• **TEXT PASSAGE**

══════════════════════════════

[Clp] Possible bug in setObjCoeff

Aleksandr M. Kazachkov akazachk at cmu.edu
Fri Oct 6 02:12:41 EDT 2017


Hi John (and the rest of the mailing list),

I am having a hard time tracking down the bug exactly, as it disappears
after seemingly irrelevant changes to my code. I do have some more
information and a guess, and maybe, with this information, you (or someone
else) will be able to help point me in the right direction for further
debugging.

What I am seeing now is a memory error that occurs during postsolve, at
line 3041 of ClpPrimalColumnSteepest.cpp, which is
"alternateWeights_->clear();".

Specifically, in this part of the code, there are two ClpSimplex*
variables: model and model_. After the call to alternateWeights_->clear(),
model_ becomes NULL, while model remains as it was. As a result,
afterwards, the following piece of code (in ClpPrimalColumnSteepest.cpp)

══════════════════════════════

• **DATA EXCERPTS**
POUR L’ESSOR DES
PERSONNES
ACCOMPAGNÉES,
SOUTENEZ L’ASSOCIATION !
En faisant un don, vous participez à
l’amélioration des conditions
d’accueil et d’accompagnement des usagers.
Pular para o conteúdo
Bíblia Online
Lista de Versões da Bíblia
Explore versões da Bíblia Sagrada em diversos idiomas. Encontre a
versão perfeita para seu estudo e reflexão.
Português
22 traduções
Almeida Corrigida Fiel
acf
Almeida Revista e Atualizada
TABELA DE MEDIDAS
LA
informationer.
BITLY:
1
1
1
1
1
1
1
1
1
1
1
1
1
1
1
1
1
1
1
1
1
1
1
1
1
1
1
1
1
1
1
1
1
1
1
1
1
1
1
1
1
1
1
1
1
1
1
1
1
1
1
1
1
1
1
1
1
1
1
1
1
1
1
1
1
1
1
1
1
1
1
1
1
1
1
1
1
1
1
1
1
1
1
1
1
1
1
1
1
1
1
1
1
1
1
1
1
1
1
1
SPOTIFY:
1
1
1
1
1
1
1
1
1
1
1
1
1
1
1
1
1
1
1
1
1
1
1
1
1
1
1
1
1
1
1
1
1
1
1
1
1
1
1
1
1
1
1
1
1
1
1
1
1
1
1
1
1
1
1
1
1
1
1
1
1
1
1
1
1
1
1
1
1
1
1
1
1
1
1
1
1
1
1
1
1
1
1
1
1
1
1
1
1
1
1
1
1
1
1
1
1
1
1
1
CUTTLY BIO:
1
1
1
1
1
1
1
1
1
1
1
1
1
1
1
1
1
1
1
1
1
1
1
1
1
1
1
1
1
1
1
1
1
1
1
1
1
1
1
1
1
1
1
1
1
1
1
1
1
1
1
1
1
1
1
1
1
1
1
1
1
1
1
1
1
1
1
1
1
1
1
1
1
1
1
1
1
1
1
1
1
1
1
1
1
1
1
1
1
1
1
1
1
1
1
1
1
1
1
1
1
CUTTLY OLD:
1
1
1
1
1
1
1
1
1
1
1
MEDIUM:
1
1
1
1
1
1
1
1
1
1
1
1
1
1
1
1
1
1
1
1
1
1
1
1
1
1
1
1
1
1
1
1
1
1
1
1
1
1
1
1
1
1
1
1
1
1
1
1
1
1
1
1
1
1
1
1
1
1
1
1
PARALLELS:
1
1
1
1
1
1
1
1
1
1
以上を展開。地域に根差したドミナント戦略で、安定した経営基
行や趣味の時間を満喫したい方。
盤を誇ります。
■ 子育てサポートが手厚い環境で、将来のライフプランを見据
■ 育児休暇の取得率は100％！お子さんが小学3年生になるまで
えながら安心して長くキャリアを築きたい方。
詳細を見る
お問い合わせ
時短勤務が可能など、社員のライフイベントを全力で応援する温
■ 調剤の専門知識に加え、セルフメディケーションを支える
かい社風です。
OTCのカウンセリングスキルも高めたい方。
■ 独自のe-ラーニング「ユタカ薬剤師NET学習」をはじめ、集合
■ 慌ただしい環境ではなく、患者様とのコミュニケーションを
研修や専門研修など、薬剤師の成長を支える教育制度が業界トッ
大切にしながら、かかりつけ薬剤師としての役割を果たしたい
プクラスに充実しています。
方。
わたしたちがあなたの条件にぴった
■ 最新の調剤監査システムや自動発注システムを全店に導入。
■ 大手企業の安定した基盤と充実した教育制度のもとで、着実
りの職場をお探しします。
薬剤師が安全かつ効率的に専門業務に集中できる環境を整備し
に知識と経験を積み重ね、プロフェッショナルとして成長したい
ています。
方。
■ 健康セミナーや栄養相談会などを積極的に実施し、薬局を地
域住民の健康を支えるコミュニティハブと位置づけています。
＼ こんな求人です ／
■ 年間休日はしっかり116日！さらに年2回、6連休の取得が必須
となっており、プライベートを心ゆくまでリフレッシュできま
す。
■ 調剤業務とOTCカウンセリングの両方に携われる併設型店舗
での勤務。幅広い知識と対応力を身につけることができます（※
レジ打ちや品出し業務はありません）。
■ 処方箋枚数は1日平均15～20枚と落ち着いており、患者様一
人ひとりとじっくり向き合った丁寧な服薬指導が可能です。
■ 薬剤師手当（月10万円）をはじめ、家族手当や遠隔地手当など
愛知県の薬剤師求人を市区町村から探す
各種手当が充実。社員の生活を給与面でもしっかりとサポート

══════════════════════════════

• **APPLY WHAT YOU READ**
1) According to the setObjCoeff bug post, at which line of ClpPrimalColumnSteepest.cpp does the memory error occur?
2) Reproduce the passage of the setObjCoeff bug post starting at "I am having" and ending at "code (in ClpPrimalColumnSteepest.cpp)".
Please answer using only the post about the setObjCoeff bug, not the items.

• **ANSWER LIST**
1) Line 3041.

2)
I am having a hard time tracking down the bug exactly, as it disappears
after seemingly irrelevant changes to my code. I do have some more
information and a guess, and maybe, with this information, you (or someone
else) will be able to help point me in the right direction for further
debugging.

What I am seeing now is a memory error that occurs during postsolve, at
line 3041 of ClpPrimalColumnSteepest.cpp, which is
"alternateWeights_->clear();".

Specifically, in this part of the code, there are two ClpSimplex*
variables: model and model_. After the call to alternateWeights_->clear(),
model_ becomes NULL, while model remains as it was. As a result,
afterwards, the following piece of code (in ClpPrimalColumnSteepest.cpp)